Was genau machen Kinderbetreuer?
Die Kinder kommen in den Ferien in das Freizeitheim – sie sind zwischen einem Jahr und 15 Jahren alt. Meist werden sie in Altersgruppen aufgeteilt, und dann kümmern sich mehrere Betreuerinnen und Betreuer um jeweils eine Gruppe. Dazu gehören Spiele – draußen und drinnen, kreative Aktivitäten wie Malen oder Basteln, Filme drehen, Unternehmungen in der Natur wie Hütten bauen oder Fußballturniere – je nach dem, wie alt die Kinder sind und was sie machen möchten.
Warum bist Du Kinderbetreuer?
Schon meine große Schwester hat als Kinderbetreuerin gearbeitet und durch sie bin ich auf diese Idee gekommen. Ich habe schon immer gerne mit meinen kleinen Cousins und Cousinen gespielt. Es macht großen Spaß, sich Spiele für Kinder zu überlegen und etwas mit ihnen zu unternehmen. Einige meiner Freunde sind auch Kinderbetreuer und wir schauen dann, dass wir gemeinsam bei den Freizeiten mitmachen. Das ist besonders schön.
Was müssen Kinderbetreuer können? Hast Du eine spezielle Ausbildung dafür machen müssen?

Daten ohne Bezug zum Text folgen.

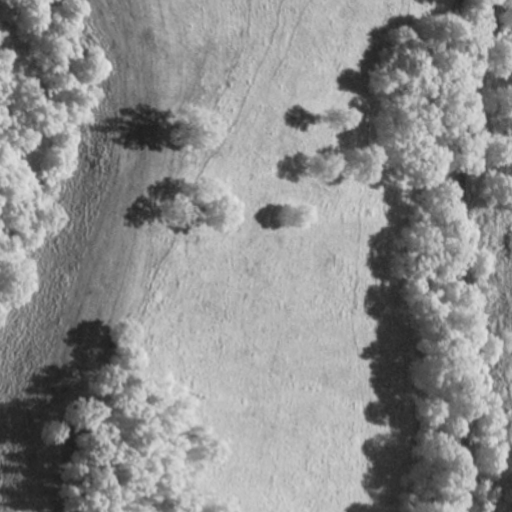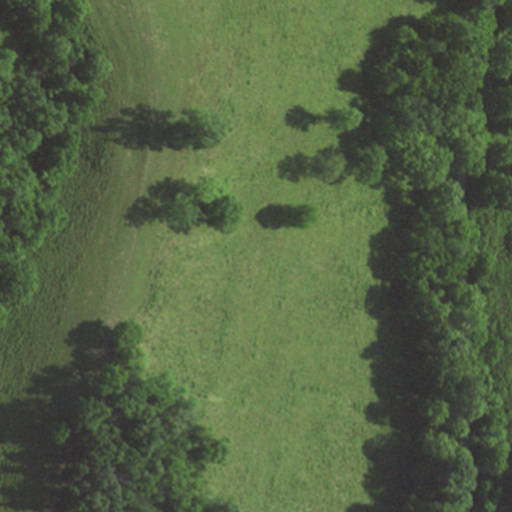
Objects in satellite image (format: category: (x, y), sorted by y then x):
road: (463, 254)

Man muss dafür Geduld und viele Ideen haben, Streit schlichten können und wissen, wie man Kinder und Jugendliche gut motiviert. Wenn man 16 Jahre alt ist, darf man zusammen mit erfahrenen Betreuern Kindergruppen leiten. Ich habe an einem Kurs teilgenommen, um die Jugendleiterkarte – die man abgekürzt „JuLeiKa“ nennt – zu machen. Dabei haben wir gelernt, worauf man bei Unfällen bei der medizinischen Erstversorgung achten muss und welche rechtlichen Vorgaben es gibt. Man muss eigene Aktionen für Kindergruppen planen und durchführen und üben, die Kinder und ihre Bedürfnisse zu erkennen und darauf richtig zu reagieren. Die Ausbildungsleiter haben uns dabei beobachtet und geschaut, ob wir für diese Arbeit geeignet sind. Dann haben wir die JuLeiKa bekommen und können nun selbst als Leiter eingesetzt werden.
Bekommst Du auch manchmal Lob oder Kritik von den Kindern oder ihren Eltern?
Von vielen Eltern bekommt man ein Feedback. Und meist ist ein herzliches ‘Danke!’ das schönste Lob. Und ich sehe ja, ob die Kinder gern mitmachen und zufrieden sind – dann weiß ich schon, ob es gut ist, was ich mache. Es kann auch mal sein, dass etwas nicht so gut läuft und es Konflikte gibt. Dann können wir uns immer mit dem Freizeitleiter treffen und besprechen, wo die Probleme waren und wie man sie lösen kann – oder was man beim nächsten Mal besser machen sollte. Das sind sehr gute und sachliche Gespräche, aus denen ich viel lerne.
Wie findest du diesen Beruf? Würdest du auch gern so etwas machen?